_Assignment 1_
Quote the passage of the article on accelerating recommenders with GPUs that begins with the words containing "A guest post" and ends with "identified and alleviated.".

::: Selected extract :::

A guest post by Valerie Sarge, Shashank Verma, Ben Barsdell, James Sohn, Hao Wu, and Vartika Singh from NVIDIA
Recommenders personalize our experiences just about everywhere you can think of. They help you choose a movie for Saturday night, or discover a new artist when you’ve looped over your go-to playlist one too many times. They are one of the most important applications of deep learning, yet as it stands today, recommenders remain some of the most challenging models to accelerate due to their data requirements. This doesn’t just mean speeding up inference, but also training workflows so developers can iterate quickly. In this article, we’ll discuss what bottlenecks are typically observed with recommender workloads in practice, and how they can be identified and alleviated.
NVIDIA GPUs are great at handling parallelized computation, and have been successful in deep learning domains like Computer Vision (CV) or Natural Language Processing (NLP) where computation itself is usually the dominant factor in throughput as compared to the time it takes to bring the data itself to the model. However, modern recommenders tend to be memory and I/O bound as opposed to compute bound.
Recommenders are memory intensive
Modern recommenders can have hundreds of features, with many categorical features and cardinalities to the order of hundreds of millions! Take a “userID” feature for example. It isn’t too hard to imagine a hundred million distinct users. On occasion, the cumulative embedding tables may become so large that they would be hard to fit on a single GPU’s memory. Additionally, these large embedding tables involve pure memory lookups, whereas the deep neural networks themselves may be much smaller in terms of their memory footprint.
That being said, the latest advancements in NVIDIA GPU technology, especially increasingly large GPU memories and higher memory bandwidths, are progressively making GPUs even better candidates for accelerating recommenders. For instance, an NVIDIA A100 GPU 80GB has 80GB HBM2 memory with 2.0TB/s bandwidth compared to tens of GB/s bandwidth of CPU memory. This is in addition to a 40MB L2 cache that provides a whopping 6TB/s read bandwidth!
Recommenders are I/O bound
In practice, you may find that recommenders tend to underutilize GPUs as they are often bound by host-to-device memory transfer bottlenecks. Reading from CPU memory into GPUs (and vice versa) is expensive! It follows that avoiding frequent data transfers between the CPU and GPU should help improve performance. Yet, many TensorFlow ops relevant to recommenders don’t have a GPU implementation which leads to unavoidable back and forth data transfers between the CPU and GPU. Additionally, in typical recommender models the compute load itself is usually quite small as compared to NLP or CV models, and training tends to get held up by data loading.

::: Material provided :::

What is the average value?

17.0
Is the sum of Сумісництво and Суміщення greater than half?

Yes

:::
::: Material provided :::

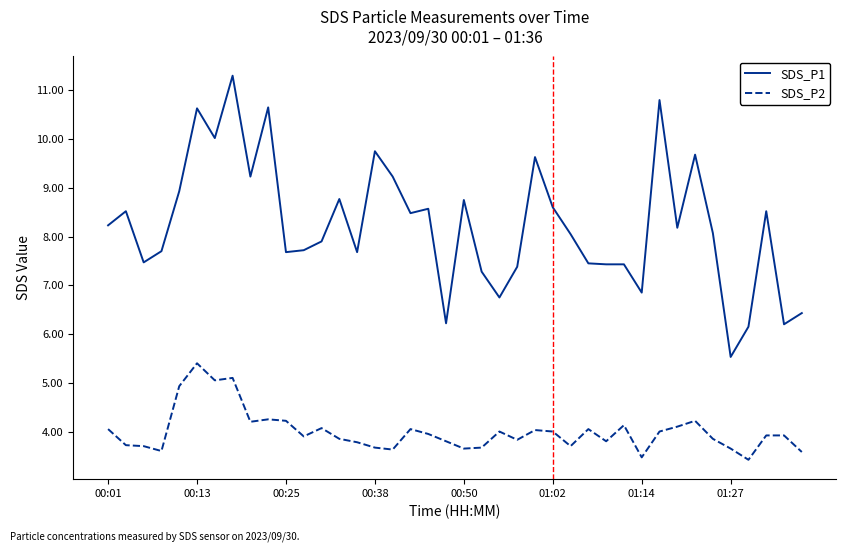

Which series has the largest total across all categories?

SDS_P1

:::

_Assignment 2_
From the records above, print the lines from the one containing "What is the average value?" through the one containing "Is the sum of", including both of those lines.

_Your solution 1_
A guest post by Valerie Sarge, Shashank Verma, Ben Barsdell, James Sohn, Hao Wu, and Vartika Singh from NVIDIA
Recommenders personalize our experiences just about everywhere you can think of. They help you choose a movie for Saturday night, or discover a new artist when you’ve looped over your go-to playlist one too many times. They are one of the most important applications of deep learning, yet as it stands today, recommenders remain some of the most challenging models to accelerate due to their data requirements. This doesn’t just mean speeding up inference, but also training workflows so developers can iterate quickly. In this article, we’ll discuss what bottlenecks are typically observed with recommender workloads in practice, and how they can be identified and alleviated.

_Your solution 2_
What is the average value?

17.0
Is the sum of Сумісництво and Суміщення greater than half?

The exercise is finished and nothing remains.